Relative Electrolyte Leakage
Root tissue (∼50 mg) was vibrated for 30 min in distilled water followed by the measurement of conductivity of bathing medium (C 1). The samples were boiled for 15 min and the final conductivity (C 2) of the bathing medium was measured. Percent REL was determined using the following formula:
Cell Viability
This was determined using 2,3,5-triphenyl tetrazolium chloride (TTC) as per Steponkus and Lanphear [22]. Briefly, root tissue (50 mg) was incubated overnight in dark with 0.6% (w/v) TTC solution (2 ml). The red formazan formed traps the oxygen released through respiratory chain and thus provides a measure of cell viability. It was extracted in ethanol and the absorbance of the extract was measured at 530 nm and expressed with respect to control.
Antioxidant Enzymes Assay
Roots (250 mg) were homogenized in 10 ml pre-chilled PO 3−4 buffer (0.1 M, pH 7.0) under ice-cold conditions. The homogenate was filtered through three layers of cheesecloth and centrifuged at 15,000 × g for 30 min at 4°C. The supernatant was stored at 4°C until used for assaying the activities of enzymes: SOD, CAT, APX, GPX, and GR. An aliquot (0.5 ml) of the supernatant was used for determining the protein content against a calibration standard of bovine serum albumin [15]. All enzyme assays were performed at 25°C using a UV–VIS spectrophotometer (Model 1700; Shimadzu Corporation, Tokyo, Japan).

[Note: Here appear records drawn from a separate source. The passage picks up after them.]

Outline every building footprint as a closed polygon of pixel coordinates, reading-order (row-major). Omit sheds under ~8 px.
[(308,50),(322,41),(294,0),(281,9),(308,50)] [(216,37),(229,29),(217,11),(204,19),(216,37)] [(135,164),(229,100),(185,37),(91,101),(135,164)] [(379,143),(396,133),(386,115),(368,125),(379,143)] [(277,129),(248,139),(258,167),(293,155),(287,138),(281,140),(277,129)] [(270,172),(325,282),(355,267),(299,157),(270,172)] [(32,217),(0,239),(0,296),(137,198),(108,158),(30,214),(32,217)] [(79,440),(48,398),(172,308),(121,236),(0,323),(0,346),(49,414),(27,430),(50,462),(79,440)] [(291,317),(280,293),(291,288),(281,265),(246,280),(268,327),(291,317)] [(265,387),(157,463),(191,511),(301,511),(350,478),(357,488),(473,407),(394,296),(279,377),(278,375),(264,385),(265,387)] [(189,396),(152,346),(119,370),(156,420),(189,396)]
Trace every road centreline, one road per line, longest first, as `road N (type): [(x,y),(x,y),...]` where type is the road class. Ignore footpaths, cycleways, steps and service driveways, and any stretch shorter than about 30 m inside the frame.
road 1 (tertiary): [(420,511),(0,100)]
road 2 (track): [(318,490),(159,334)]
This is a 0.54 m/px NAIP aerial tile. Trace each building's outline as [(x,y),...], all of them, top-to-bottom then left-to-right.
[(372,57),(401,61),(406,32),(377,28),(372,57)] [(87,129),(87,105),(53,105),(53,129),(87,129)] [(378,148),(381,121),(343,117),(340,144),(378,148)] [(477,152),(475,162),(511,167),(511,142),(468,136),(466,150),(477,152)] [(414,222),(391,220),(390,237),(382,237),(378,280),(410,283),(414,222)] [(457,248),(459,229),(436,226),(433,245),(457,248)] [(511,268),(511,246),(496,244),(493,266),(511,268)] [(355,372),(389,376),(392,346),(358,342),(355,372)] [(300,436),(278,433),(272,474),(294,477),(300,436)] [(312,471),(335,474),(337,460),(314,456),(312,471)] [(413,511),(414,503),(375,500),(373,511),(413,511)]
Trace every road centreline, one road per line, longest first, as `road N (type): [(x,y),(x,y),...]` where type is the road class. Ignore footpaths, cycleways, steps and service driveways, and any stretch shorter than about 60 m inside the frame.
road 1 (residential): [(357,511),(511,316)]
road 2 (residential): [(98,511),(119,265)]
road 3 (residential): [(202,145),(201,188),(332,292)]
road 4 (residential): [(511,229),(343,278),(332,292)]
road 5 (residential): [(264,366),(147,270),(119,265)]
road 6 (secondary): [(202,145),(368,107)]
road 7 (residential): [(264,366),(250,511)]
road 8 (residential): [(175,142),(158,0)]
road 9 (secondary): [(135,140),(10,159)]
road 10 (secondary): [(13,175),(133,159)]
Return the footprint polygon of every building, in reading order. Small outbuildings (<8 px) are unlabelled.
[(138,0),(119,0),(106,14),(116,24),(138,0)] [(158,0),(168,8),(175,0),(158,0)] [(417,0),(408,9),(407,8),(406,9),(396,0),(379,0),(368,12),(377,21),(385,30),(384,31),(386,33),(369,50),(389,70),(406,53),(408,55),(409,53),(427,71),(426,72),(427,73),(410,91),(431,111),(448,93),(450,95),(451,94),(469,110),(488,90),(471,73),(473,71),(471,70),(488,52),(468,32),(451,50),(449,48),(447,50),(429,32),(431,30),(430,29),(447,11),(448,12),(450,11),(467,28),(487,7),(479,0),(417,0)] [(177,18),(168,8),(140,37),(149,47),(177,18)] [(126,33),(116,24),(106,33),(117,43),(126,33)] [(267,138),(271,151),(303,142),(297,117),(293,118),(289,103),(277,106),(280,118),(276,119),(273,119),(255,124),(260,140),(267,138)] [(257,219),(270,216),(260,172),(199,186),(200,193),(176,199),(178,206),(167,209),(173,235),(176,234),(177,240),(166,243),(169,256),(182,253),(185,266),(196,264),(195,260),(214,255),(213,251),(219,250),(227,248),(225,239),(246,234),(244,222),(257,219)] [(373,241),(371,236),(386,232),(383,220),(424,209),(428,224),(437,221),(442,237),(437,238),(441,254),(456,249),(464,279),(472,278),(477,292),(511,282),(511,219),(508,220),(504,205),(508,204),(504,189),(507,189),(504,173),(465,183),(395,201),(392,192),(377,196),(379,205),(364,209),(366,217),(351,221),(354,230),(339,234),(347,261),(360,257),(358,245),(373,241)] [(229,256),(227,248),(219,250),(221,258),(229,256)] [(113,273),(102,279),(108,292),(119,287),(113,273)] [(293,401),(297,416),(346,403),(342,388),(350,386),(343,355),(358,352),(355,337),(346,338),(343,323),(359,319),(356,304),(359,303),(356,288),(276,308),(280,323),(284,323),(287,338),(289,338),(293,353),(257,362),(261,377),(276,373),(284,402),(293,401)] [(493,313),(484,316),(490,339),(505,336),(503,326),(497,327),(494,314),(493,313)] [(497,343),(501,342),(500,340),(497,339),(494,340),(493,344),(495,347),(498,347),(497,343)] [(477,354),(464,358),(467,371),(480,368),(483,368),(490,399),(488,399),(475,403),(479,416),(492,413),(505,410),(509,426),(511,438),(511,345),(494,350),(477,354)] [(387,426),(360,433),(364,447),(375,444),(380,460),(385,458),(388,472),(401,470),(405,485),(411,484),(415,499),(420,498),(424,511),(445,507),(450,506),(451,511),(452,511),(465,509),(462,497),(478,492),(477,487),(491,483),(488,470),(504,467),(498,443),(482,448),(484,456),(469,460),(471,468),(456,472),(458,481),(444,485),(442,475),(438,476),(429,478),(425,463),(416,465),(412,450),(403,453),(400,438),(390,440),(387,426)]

SOD activity was determined in terms of its ability to inhibit photochemical reduction of nitroblue tetrazolium (NBT) as per Beauchamp and Fridovich [23]. The reaction mixture consisted of 63 μM NBT, 13 mM methionine, 0.1 mM EDTA, 13 μM riboflavin, 0.05 M sodium carbonate and 0.5 ml enzyme extract (0.5 ml distilled water in the control). Test tubes were exposed to two 15-W fluorescent lamps for 20 min followed by incubation in the dark for 20 min. The absorbance was read at 560 nm and activity expressed as enzyme units (EU) mg–1 protein. One EU was the amount of enzyme required to cause 50% inhibition of NBT reduction at 25°C. Activities of APX, GPX, CAT and GR were assayed as described by Singh et al. [11]. Briefly, APX was assayed in terms of decrease in absorbance at 290 nm due to oxidation of ascorbate to dehydroascorbate and activity was determined using ε = 2.8 mM−1 cm−1. CAT was measured at 240 nm using ε = 39.4 mM−1 cm−1 in terms of the rate of disappearance of H2O2. GPX was assayed by measuring the increased absorbance at 470 nm due to oxidation of guaiacol and calculated using ε = 26.6 mM−1 cm−1. Activity of GR was assayed in terms of oxidation of NADPH at 340 and using ε = 6.224 mM−1 cm−1. The activities of APX, GPX, CAT and GR were expressed as EU mg−1 protein, where 1 EU was the amount of enzyme that decomposes 1.0 μM of ascorbate or H2O2 or NADPH or guaiacol, respectively, min−1 at 25°C [9].
Statistical Analyses
The experiments were conducted in a CRD with ten independent Petri dish replicates each having ten seeds. All the experiments and analyses were repeated twice. Since the difference between the two set of experiments was less than 5%, the data from only one set is presented. All the biochemical analyses and enzyme assays involved five independent tissue replicates. The data were analysed by one-way ANOVA followed by the separation of means using post-hoc Tukey’s test at P ≤ 0.05.
Results
Effect of As on Radicle Elongation
As-exposure adversely affected the radicle emergence and elongation in P. aureus in a concentration- and time-dependent manner (Table 1). After 12 h of exposure, the radicle length was reduced by ~14% in response to 5 μM As and declined further to 50% of the control at 10 μM. After 24 and 48 h of As treatment, radicle length declined over that in control by 42–65% and 24–78%, respectively (Table 1).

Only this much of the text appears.